Though Ansar Dine and the other Islamic militias initially showed few signs of serious resistance, in recent weeks they have returned with a vengeance, conducting several large scale assaults on Gao with both guerrilla soldiers and suicide bombers – the latter being a first in Malian history.  As these rebels take up positions in remote mountainous posts near Mali’s porous borders, where a protracted resistance seems likely, a situation resembling that of Afghanistan seems to become more and more a reality.  Already, France has extended what was supposed to be a quick intervention twice, recently announcing that its forces would remain in Mali until April.

The prolonged presence of Western forces, along with the degree of destruction being dealt to Mali’s infrastructure, has led many to believe that this conflict may lead to greater insecurity and destabilization throughout the region, igniting a “war of shadows.”  According to Jonathan Marcus, a BBC diplomatic correspondent, the type of war that would be needed to defeat these rebels would be similar to that which the US has waged in Iraq and Afghanistan – a war that France alone does not have the means to maintain. One should also remember that, even with the technological capability to wage such a war, the United States has hardly been victorious in the wars it has fought that resemble this conflict.

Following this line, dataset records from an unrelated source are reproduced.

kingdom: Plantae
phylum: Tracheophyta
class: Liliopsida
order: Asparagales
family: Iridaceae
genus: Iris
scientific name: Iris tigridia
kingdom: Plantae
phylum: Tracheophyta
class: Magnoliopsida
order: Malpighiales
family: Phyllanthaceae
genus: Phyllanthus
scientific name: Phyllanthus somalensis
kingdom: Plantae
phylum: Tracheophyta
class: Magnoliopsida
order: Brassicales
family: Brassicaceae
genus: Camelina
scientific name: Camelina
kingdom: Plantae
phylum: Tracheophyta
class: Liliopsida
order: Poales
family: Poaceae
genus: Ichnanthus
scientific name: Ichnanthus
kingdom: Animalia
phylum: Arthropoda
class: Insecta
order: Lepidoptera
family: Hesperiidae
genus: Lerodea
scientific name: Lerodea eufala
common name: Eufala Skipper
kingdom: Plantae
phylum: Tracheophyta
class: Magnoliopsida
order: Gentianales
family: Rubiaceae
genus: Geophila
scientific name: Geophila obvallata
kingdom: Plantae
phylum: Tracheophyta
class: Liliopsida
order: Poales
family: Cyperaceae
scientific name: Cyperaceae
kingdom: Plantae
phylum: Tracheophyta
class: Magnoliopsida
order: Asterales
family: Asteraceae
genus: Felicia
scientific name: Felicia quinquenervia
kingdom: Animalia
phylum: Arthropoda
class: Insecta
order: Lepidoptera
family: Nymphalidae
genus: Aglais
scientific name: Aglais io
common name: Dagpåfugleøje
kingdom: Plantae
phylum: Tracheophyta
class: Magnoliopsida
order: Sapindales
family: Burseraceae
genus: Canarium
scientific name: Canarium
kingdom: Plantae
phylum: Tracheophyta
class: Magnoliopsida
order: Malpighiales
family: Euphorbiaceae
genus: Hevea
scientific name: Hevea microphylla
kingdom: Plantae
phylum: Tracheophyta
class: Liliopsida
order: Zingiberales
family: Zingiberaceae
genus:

Despite France’s insistence that this will still be a “swift” operation, all signs seem to suggest that the annihilation of Ansar Dine and other related militias is far from over.  With ever increasing levels of destruction and human loss, the future will most likely witness an escalation in the ferocity with which this conflict is fought, serving to fuel further instability throughout the region.  And though the claim by France to be fighting Al-Qaeda linked rebels is true, that does not make the distinction between the good and bad in this conflict an easy one to make.

 


The views expressed in this article are the author’s own and do not necessarily reflect Chicago Monitor’s editorial policy.